Mankind’s desperate need for an escape from the consequences of their sin prompts God to act on our behalf. What God has done, and the effects of His actions are highlighted next as we move one more phrase inward. Through what means has God “granted to us all things that pertain to life and godliness” to those who have been corrupted? “the knowledge of him who has called us to his own glory and excellence” (v.3). In short, through knowing Jesus Christ! This thought has already been mentioned exactly one verse earlier in 2 Peter 1.2, and it is one he will return to in v.8. Peter was present when Jesus prays to the Father in John 17.3: “And this is eternal life, that they know you, the only true God, and Jesus Christ whom you have sent.” The effect that knowing Christ has, the blessing of God’s promises to us and the purpose behind the sending of His Son, is described in 2 Peter 1.4: “you may become partakers of the divine nature”. Mankind gave up goodness, holiness, and eternal life first through the Garden, and by their choices afterwards. The knowledge of Jesus Christ, and the faith that inspires, is the path by which mankind may return to that which was lost, the ability to dwell with God once more and be “partakers of the divine nature”.
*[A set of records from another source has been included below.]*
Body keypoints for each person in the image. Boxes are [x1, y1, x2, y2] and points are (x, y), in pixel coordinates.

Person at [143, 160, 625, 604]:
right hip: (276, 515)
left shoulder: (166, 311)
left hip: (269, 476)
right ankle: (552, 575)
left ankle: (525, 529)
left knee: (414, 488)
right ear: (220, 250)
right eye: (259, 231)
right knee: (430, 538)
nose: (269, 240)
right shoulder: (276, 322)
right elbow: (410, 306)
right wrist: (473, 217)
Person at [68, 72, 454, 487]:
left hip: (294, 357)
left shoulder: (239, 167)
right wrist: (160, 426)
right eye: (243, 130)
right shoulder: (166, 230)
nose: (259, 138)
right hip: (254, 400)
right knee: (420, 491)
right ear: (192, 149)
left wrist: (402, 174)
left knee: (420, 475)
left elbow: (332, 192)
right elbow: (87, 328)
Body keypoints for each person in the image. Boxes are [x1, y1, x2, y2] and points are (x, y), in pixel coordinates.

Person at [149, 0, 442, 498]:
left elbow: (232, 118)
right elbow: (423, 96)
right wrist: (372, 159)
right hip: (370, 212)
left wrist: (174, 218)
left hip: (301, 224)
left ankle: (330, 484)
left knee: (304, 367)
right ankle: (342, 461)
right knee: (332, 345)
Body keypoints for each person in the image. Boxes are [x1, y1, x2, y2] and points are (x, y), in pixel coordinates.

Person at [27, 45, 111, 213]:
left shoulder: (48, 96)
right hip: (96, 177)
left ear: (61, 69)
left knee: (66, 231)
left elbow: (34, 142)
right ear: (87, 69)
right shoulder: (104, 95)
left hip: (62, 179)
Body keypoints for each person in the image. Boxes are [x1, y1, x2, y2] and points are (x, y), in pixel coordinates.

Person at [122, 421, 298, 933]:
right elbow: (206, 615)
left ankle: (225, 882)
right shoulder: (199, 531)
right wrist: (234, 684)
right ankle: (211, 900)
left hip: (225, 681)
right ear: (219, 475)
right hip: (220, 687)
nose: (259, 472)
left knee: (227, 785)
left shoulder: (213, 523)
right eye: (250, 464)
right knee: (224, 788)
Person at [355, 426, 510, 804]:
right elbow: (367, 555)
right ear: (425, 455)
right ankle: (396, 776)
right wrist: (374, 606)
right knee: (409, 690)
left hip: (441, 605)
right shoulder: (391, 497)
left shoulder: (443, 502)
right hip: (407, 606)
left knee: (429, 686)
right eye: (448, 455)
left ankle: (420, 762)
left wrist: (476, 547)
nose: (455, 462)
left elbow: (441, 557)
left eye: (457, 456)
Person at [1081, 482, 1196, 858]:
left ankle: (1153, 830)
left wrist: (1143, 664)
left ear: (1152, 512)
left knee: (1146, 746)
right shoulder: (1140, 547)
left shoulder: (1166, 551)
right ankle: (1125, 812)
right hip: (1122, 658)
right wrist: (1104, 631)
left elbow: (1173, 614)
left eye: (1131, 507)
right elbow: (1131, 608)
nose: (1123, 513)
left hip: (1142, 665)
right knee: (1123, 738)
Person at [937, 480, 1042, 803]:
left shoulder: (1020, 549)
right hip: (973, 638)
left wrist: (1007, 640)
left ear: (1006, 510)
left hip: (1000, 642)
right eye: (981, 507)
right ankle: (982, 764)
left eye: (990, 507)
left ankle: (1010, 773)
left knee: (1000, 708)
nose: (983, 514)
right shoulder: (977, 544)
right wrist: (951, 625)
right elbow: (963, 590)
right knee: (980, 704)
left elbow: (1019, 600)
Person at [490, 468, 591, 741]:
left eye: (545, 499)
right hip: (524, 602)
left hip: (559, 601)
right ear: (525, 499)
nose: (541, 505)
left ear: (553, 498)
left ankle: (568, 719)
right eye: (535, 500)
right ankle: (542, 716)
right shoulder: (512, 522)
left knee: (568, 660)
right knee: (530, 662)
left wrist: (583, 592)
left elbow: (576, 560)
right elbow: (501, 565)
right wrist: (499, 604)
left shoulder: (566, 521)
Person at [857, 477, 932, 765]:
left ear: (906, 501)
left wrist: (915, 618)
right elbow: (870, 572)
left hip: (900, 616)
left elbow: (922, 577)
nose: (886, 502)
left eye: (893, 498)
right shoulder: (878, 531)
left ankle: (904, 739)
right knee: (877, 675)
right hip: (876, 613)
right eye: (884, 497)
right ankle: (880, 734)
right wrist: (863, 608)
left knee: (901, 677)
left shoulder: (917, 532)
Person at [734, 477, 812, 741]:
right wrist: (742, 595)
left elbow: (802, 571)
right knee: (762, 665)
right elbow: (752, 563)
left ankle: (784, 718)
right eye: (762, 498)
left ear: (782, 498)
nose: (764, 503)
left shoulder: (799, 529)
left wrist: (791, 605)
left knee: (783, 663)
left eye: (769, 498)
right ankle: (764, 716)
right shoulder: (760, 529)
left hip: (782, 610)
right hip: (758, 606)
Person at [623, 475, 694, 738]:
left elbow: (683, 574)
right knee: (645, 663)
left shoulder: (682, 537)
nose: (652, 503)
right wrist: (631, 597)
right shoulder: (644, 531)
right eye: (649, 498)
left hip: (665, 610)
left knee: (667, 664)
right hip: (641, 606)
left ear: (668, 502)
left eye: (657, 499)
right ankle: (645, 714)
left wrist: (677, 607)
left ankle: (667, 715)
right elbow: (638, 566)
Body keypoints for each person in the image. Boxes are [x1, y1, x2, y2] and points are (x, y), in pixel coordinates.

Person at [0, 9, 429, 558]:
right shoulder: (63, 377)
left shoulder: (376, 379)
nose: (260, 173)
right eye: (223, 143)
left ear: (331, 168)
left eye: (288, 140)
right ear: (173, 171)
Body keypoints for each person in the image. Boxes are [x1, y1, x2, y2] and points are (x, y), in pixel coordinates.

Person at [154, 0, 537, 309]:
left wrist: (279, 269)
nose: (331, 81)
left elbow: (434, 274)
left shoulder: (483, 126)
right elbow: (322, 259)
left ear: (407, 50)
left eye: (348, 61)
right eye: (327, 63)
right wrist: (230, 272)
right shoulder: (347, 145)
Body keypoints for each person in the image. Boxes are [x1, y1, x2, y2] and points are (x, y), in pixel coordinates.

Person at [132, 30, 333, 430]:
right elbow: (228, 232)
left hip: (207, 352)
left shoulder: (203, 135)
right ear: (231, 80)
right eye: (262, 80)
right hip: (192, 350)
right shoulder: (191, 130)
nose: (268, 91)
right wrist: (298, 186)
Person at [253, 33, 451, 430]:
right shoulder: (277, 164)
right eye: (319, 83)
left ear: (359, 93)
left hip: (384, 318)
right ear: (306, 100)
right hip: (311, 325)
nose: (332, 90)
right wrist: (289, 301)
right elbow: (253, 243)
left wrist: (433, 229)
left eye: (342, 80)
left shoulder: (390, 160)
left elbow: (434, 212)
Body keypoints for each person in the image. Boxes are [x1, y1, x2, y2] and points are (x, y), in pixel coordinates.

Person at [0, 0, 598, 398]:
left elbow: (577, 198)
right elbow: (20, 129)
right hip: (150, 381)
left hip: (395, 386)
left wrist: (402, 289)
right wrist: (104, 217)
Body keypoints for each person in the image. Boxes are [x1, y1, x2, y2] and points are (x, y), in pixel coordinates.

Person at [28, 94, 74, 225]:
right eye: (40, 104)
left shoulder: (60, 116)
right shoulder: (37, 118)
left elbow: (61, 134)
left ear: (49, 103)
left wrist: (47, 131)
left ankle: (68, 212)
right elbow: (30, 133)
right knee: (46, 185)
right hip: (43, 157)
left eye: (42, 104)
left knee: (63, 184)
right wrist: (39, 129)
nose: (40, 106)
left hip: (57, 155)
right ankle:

All this leads up to what would be the central phrase of the passage. God’s divine power has granted us the knowledge of Jesus Christ and the resulting call to Jesus’ glory and excellence. What does this accomplish? “by which he has granted to us his precious and very great promises” (v.4 emphasis mine). In short, God has chosen to enter a covenant with mankind once again. Notice that God’s promises are given two very important adjectives: “precious and very great”, indicating that the promises themselves are of utmost importance. God’s covenants with mankind make up the most important turning points found in the scriptures: God’s initial covenant with mankind (Don’t eat of the tree: Gen. 2.16-17), followed by one promising a future victory over Satan through Christ (Gen. 3.15). The list goes on: Cain (4.15), Noah (Gen. 6.18; 8.20-21), Abram (Gen. 12,1-3, etc. It is by God’s promise, God’s covenant made to us through Jesus Christ that mankind can become “partakers of the divine nature” and escape the results of our sinful desires.

In closing, it is appropriate to recognize one key characteristic of covenants. Covenants require faithfulness on BOTH sides of the agreement. God’s faithfulness to His covenants has been demonstrated beyond doubt and cannot be called into question. Mankind, however, is another story. Why would Peter, through inspiration, instruct his readers to “make every effort” (v.7) to supplement our faith with godly characteristics, to “be all the more diligent to confirm your calling and election” (v.10), and “remind you of these qualities, though you know them” (v.12)? Covenants are agreements made with commitment and sustained with memory. We must keep our covenant with God in the forefront of our minds, seeking to grow in our knowledge and imitation of Jesus Christ, not being willing to return to the corruption of this world from which God sent His Son to save us. We must be committed to the covenant that we have entered with God and seek each day to “press on to make it my own, because Christ Jesus has made me his own.” (Phil. 3.12).